*Given information*.
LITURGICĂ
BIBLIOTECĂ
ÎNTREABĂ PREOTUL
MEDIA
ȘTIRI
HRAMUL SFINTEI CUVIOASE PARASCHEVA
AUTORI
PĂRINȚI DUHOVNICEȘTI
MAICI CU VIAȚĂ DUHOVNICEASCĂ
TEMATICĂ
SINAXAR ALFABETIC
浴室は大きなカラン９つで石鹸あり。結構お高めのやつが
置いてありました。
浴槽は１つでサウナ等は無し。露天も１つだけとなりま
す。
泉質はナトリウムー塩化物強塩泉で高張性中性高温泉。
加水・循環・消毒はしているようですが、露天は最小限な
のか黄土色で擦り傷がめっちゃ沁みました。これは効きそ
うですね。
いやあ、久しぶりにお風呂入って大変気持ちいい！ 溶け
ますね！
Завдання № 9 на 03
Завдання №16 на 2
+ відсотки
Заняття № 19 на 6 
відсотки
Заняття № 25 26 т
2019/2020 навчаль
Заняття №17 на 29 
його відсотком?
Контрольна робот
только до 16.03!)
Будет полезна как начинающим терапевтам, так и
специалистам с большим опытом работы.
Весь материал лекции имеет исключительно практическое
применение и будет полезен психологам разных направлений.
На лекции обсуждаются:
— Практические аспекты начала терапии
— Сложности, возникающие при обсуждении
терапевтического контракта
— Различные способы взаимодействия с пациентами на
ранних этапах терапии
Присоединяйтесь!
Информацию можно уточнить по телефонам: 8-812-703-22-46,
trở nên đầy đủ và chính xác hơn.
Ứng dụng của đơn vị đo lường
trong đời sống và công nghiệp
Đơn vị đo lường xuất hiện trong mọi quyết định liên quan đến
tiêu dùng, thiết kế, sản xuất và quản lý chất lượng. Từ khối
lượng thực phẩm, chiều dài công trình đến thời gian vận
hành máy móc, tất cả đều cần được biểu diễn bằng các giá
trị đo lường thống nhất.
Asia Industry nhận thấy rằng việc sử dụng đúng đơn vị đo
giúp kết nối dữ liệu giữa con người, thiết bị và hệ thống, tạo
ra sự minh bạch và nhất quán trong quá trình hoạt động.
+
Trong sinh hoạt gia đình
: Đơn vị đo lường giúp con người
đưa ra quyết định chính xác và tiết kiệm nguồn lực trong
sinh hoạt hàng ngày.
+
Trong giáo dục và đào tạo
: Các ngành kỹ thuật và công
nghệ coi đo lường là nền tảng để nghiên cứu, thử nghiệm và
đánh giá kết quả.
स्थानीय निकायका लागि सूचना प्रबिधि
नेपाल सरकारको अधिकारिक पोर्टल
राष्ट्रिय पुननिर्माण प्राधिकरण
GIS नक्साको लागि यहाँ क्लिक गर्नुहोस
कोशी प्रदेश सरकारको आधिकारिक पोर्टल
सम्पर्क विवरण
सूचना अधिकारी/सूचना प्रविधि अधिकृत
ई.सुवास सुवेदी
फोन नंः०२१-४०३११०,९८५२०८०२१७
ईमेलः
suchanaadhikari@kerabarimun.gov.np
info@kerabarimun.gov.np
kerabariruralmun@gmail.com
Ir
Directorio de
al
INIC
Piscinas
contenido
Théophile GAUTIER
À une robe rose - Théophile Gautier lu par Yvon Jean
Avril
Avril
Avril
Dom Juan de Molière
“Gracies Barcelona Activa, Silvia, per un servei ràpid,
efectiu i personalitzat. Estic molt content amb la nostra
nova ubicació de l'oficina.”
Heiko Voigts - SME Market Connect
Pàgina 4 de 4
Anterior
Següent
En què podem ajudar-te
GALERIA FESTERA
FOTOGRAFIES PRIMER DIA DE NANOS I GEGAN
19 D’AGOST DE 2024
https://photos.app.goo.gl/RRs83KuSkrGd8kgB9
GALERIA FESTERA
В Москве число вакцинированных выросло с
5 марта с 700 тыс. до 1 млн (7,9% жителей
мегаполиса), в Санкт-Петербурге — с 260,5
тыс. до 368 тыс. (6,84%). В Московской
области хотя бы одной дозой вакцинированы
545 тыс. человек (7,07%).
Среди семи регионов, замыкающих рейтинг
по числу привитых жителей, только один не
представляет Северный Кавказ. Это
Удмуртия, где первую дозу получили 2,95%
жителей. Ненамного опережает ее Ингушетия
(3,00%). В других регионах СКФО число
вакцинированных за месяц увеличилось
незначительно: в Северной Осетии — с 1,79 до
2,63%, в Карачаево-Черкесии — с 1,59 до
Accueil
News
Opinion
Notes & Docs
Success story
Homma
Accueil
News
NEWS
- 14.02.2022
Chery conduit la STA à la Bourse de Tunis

*What the task asks*.
Quote every line of the data above word for word, in its original order and without omitting any part.

*Result of the exercise*.
LITURGICĂ
BIBLIOTECĂ
ÎNTREABĂ PREOTUL
MEDIA
ȘTIRI
HRAMUL SFINTEI CUVIOASE PARASCHEVA
AUTORI
PĂRINȚI DUHOVNICEȘTI
MAICI CU VIAȚĂ DUHOVNICEASCĂ
TEMATICĂ
SINAXAR ALFABETIC
浴室は大きなカラン９つで石鹸あり。結構お高めのやつが
置いてありました。
浴槽は１つでサウナ等は無し。露天も１つだけとなりま
す。
泉質はナトリウムー塩化物強塩泉で高張性中性高温泉。
加水・循環・消毒はしているようですが、露天は最小限な
のか黄土色で擦り傷がめっちゃ沁みました。これは効きそ
うですね。
いやあ、久しぶりにお風呂入って大変気持ちいい！ 溶け
ますね！
Завдання № 9 на 03
Завдання №16 на 2
+ відсотки
Заняття № 19 на 6 
відсотки
Заняття № 25 26 т
2019/2020 навчаль
Заняття №17 на 29 
його відсотком?
Контрольна робот
только до 16.03!)
Будет полезна как начинающим терапевтам, так и
специалистам с большим опытом работы.
Весь материал лекции имеет исключительно практическое
применение и будет полезен психологам разных направлений.
На лекции обсуждаются:
— Практические аспекты начала терапии
— Сложности, возникающие при обсуждении
терапевтического контракта
— Различные способы взаимодействия с пациентами на
ранних этапах терапии
Присоединяйтесь!
Информацию можно уточнить по телефонам: 8-812-703-22-46,
trở nên đầy đủ và chính xác hơn.
Ứng dụng của đơn vị đo lường
trong đời sống và công nghiệp
Đơn vị đo lường xuất hiện trong mọi quyết định liên quan đến
tiêu dùng, thiết kế, sản xuất và quản lý chất lượng. Từ khối
lượng thực phẩm, chiều dài công trình đến thời gian vận
hành máy móc, tất cả đều cần được biểu diễn bằng các giá
trị đo lường thống nhất.
Asia Industry nhận thấy rằng việc sử dụng đúng đơn vị đo
giúp kết nối dữ liệu giữa con người, thiết bị và hệ thống, tạo
ra sự minh bạch và nhất quán trong quá trình hoạt động.
+
Trong sinh hoạt gia đình
: Đơn vị đo lường giúp con người
đưa ra quyết định chính xác và tiết kiệm nguồn lực trong
sinh hoạt hàng ngày.
+
Trong giáo dục và đào tạo
: Các ngành kỹ thuật và công
nghệ coi đo lường là nền tảng để nghiên cứu, thử nghiệm và
đánh giá kết quả.
स्थानीय निकायका लागि सूचना प्रबिधि
नेपाल सरकारको अधिकारिक पोर्टल
राष्ट्रिय पुननिर्माण प्राधिकरण
GIS नक्साको लागि यहाँ क्लिक गर्नुहोस
कोशी प्रदेश सरकारको आधिकारिक पोर्टल
सम्पर्क विवरण
सूचना अधिकारी/सूचना प्रविधि अधिकृत
ई.सुवास सुवेदी
फोन नंः०२१-४०३११०,९८५२०८०२१७
ईमेलः
suchanaadhikari@kerabarimun.gov.np
info@kerabarimun.gov.np
kerabariruralmun@gmail.com
Ir
Directorio de
al
INIC
Piscinas
contenido
Théophile GAUTIER
À une robe rose - Théophile Gautier lu par Yvon Jean
Avril
Avril
Avril
Dom Juan de Molière
“Gracies Barcelona Activa, Silvia, per un servei ràpid,
efectiu i personalitzat. Estic molt content amb la nostra
nova ubicació de l'oficina.”
Heiko Voigts - SME Market Connect
Pàgina 4 de 4
Anterior
Següent
En què podem ajudar-te
GALERIA FESTERA
FOTOGRAFIES PRIMER DIA DE NANOS I GEGAN
19 D’AGOST DE 2024
https://photos.app.goo.gl/RRs83KuSkrGd8kgB9
GALERIA FESTERA
В Москве число вакцинированных выросло с
5 марта с 700 тыс. до 1 млн (7,9% жителей
мегаполиса), в Санкт-Петербурге — с 260,5
тыс. до 368 тыс. (6,84%). В Московской
области хотя бы одной дозой вакцинированы
545 тыс. человек (7,07%).
Среди семи регионов, замыкающих рейтинг
по числу привитых жителей, только один не
представляет Северный Кавказ. Это
Удмуртия, где первую дозу получили 2,95%
жителей. Ненамного опережает ее Ингушетия
(3,00%). В других регионах СКФО число
вакцинированных за месяц увеличилось
незначительно: в Северной Осетии — с 1,79 до
2,63%, в Карачаево-Черкесии — с 1,59 до
Accueil
News
Opinion
Notes & Docs
Success story
Homma
Accueil
News
NEWS
- 14.02.2022
Chery conduit la STA à la Bourse de Tunis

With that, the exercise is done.